• _TASK DIRECTIONS_
With pictures left out, write out exactly every line from the start of the data through the one that contains "Figure 11. Velocity".

• _DATA BLOCK_
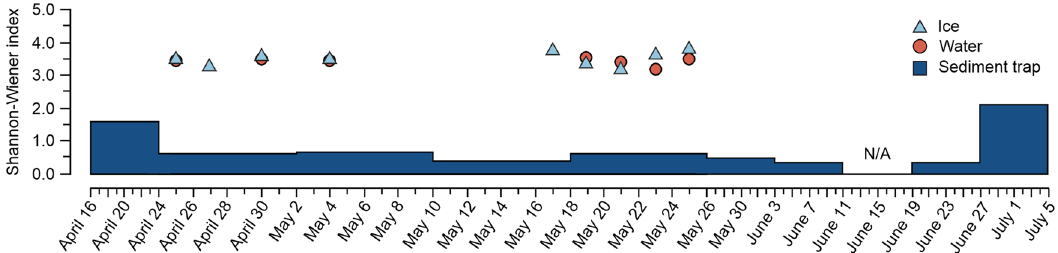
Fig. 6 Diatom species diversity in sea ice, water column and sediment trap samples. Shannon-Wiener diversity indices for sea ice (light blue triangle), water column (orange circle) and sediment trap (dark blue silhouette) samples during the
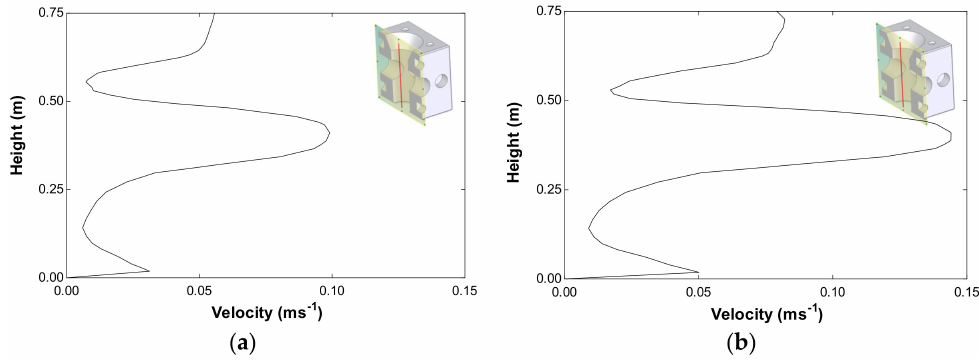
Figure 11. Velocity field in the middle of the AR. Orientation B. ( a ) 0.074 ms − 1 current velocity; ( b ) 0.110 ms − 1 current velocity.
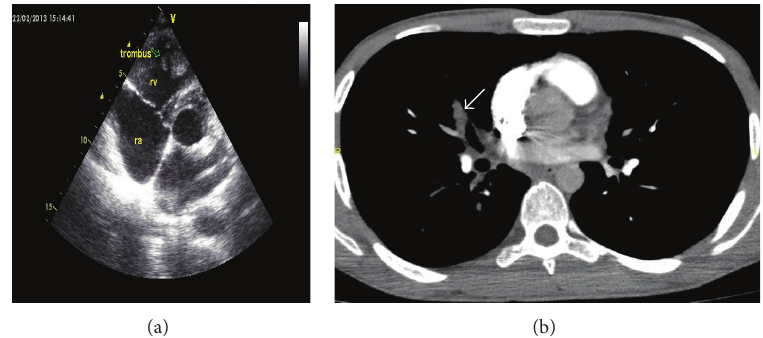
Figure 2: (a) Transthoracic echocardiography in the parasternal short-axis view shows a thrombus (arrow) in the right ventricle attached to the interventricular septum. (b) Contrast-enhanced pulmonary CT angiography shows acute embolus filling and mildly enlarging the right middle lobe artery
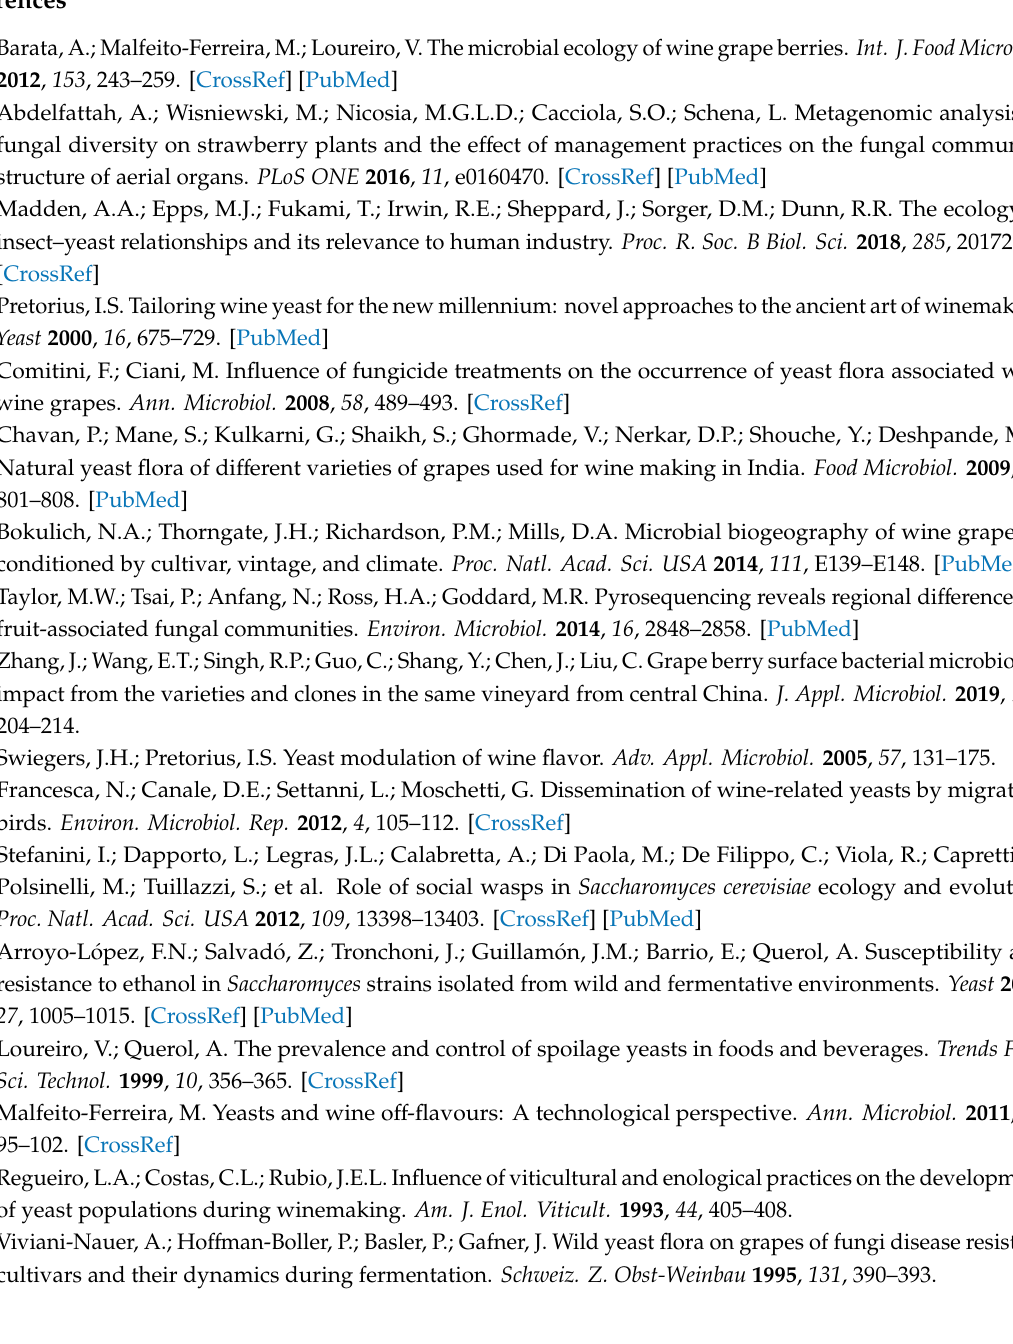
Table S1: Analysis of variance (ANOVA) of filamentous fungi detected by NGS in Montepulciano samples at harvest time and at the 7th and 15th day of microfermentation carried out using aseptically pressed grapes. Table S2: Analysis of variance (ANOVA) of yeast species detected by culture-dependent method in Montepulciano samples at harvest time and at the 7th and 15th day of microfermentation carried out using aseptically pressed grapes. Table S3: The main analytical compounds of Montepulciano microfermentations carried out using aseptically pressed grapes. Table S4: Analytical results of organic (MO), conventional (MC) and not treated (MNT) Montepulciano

• _WRITTEN SOLUTION_
Fig. 6 Diatom species diversity in sea ice, water column and sediment trap samples. Shannon-Wiener diversity indices for sea ice (light blue triangle), water column (orange circle) and sediment trap (dark blue silhouette) samples during the
Figure 11. Velocity field in the middle of the AR. Orientation B. ( a ) 0.074 ms − 1 current velocity; ( b ) 0.110 ms − 1 current velocity.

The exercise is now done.